A: This piece is about the different kinds of baby formulas available in the market. Please remember that, breast milk is the best for your baby and that this information is not a substitute for advice from your child’s health care provider. Also, I have steered away from commercial names but rather mentioned the types of formulae.
There are several baby formulas in the market but each one of them has to conform to very stringent guidelines laid down by the government and FDA. These guidelines are followed very closely by the manufacturers.
They are also under strict surveillance. This means that most formulas in the market within the various groups as I will describe below are quite similar to each other. The differences in brands may be personal preferences plus what the hospital or for example WIC contracts out to essentially for ease of practice, but they all would carry groups of formula from different segments.
The different groups of formulas are based on the source of protein, carbohydrate and their caloric content.
The most commonly used (80-90%) and most abundant of the formulas are cow milk based. They are the ones that would be good for use for most of the term babies and infants. These milk formulas are the closest to breast milk but not a substitute for them. They all have iron added, more lactose added and vegetable oil to try and humanize the milk. Some parents feel that within this group, one is better than the other for their baby, but scientifically there is limited evidence of the same.
So, for example, a lot of babies have reflux in the first few months of life and switching formulas within this group often does not help. Yes, there are some formulas developed for excess reflux and that could be tried; it might help reflux but not necessarily growth and development. In addition, within this group, there are formulas that are more designed for the premature babies.
The second group is soy-based formulas. This does not contain any cow milk product or lactose. They are also referred to as lactose-free formulas. These formulas are quite popular but are designed for babies with rare conditions like galactosemia or lactase enzyme deficiency.
There is limited data, that it will help in colic or quicker resolution from diarrhea. Rarely this type of formula has been used for isolated milk protein allergy. This is a vegan product and that could be one other reason to use it.

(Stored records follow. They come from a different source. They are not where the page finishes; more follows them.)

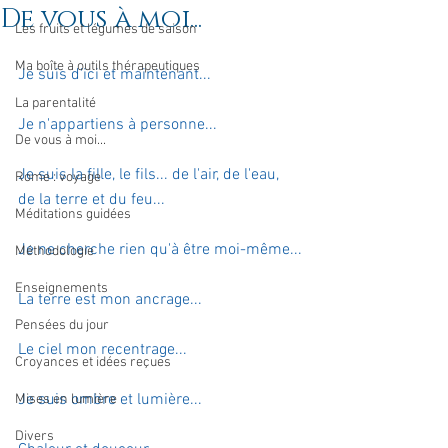
De vous à moi...
Les fruits et légumes de saison
Ma boîte à outils thérapeutiques
Je suis d'ici et maintenant...
La parentalité
Je n'appartiens à personne...
De vous à moi...
Je suis la fille, le fils... de l'air, de l'eau, 
Rome : voyage
de la terre et du feu...
Méditations guidées
Je ne cherche rien qu'à être moi-même...
Méthodologie
Enseignements
La terre est mon ancrage...
Pensées du jour
Le ciel mon recentrage...
Croyances et idées reçues
Je suis ombre et lumière...
Mises en lumière
Divers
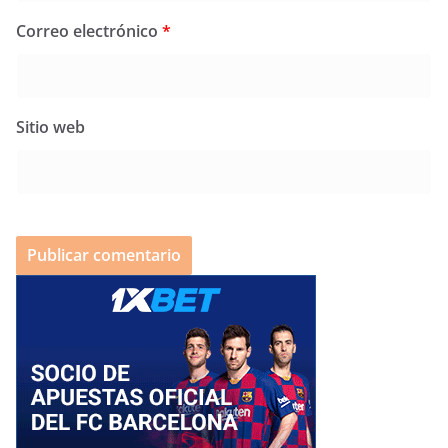
Correo electrónico
*
Sitio web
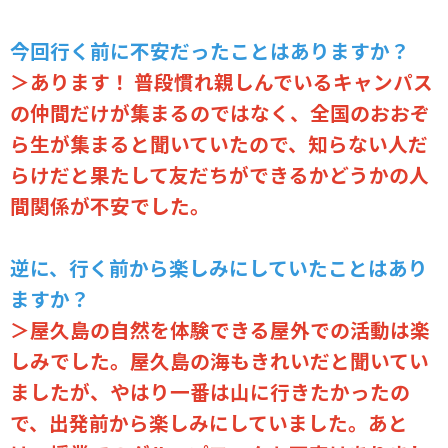
今回行く前に不安だったことはありますか？
＞あります！ 普段慣れ親しんでいるキャンパス
の仲間だけが集まるのではなく、全国のおおぞ
ら生が集まると聞いていたので、知らない人だ
らけだと果たして友だちができるかどうかの人
間関係が不安でした。
逆に、行く前から楽しみにしていたことはあり
ますか？
＞屋久島の自然を体験できる屋外での活動は楽
しみでした。屋久島の海もきれいだと聞いてい
ましたが、やはり一番は山に行きたかったの
で、出発前から楽しみにしていました。あと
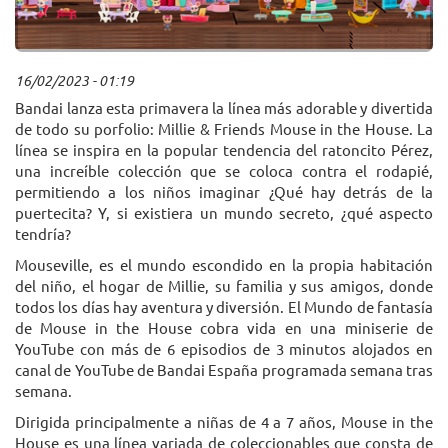
16/02/2023 - 01:19
Bandai lanza esta primavera la línea más adorable y divertida
de todo su porfolio: Millie & Friends Mouse in the House. La
línea se inspira en la popular tendencia del ratoncito Pérez,
una increíble colección que se coloca contra el rodapié,
permitiendo a los niños imaginar ¿Qué hay detrás de la
puertecita? Y, si existiera un mundo secreto, ¿qué aspecto
tendría?
Mouseville, es el mundo escondido en la propia habitación
del niño, el hogar de Millie, su familia y sus amigos, donde
todos los días hay aventura y diversión. El Mundo de fantasía
de Mouse in the House cobra vida en una miniserie de
YouTube con más de 6 episodios de 3 minutos alojados en
canal de YouTube de Bandai España programada semana tras
semana.
Dirigida principalmente a niñas de 4 a 7 años, Mouse in the
House es una línea variada de coleccionables que consta de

The third group of formulas have been used for specific medical conditions, most notably cow milk protein allergy or atopic disease. These are referred to as extensively hydrolyzed protein formulas. They are all lactose free. The protein source is often casein, milk protein, but that has been broken down into much smaller protein pieces and is no longer recognized by the body as the original milk protein.
As expected, these formulas are more expensive and less often needed than the first group. Some of these formulas have higher content of a different kind of a fat, MCT and is used when fat malabsorption is also expected.
The fourth group of formulas is amino acid based formula. These type of formulas is used even less often than the extensively hydrolyzed formulas mentioned above and are used when the baby does not tolerate the latter. These formulae are also lactose free. Besides severe milk allergy, these formulas have been used for other rare gastrointestinal conditions including short gut syndrome.
The above two groups of formulas are also commonly referred to as predigested formulas. Specific medical conditions dictate the use of these specialized formulas.
Finally, there are a variety of formulas for infants who have specific metabolic disorders. In these formulas the protein that is not being metabolized appropriately is removed or its concentration reduced and compensated for by another amino acid to provide for good growth and development. Another type of formula has high fat content e.g. medium chain triglycerides for specific medical conditions.
The children on these specialized formulas need close monitoring by experts in that field.
Finally, I want to say, that it is best to follow the instructions of your doctor and equally important that you pay special attention on how to prepare the formula for your baby safely. Breast milk remains the gold standard, unless it is specifically contraindicated, which is an extremely rare event.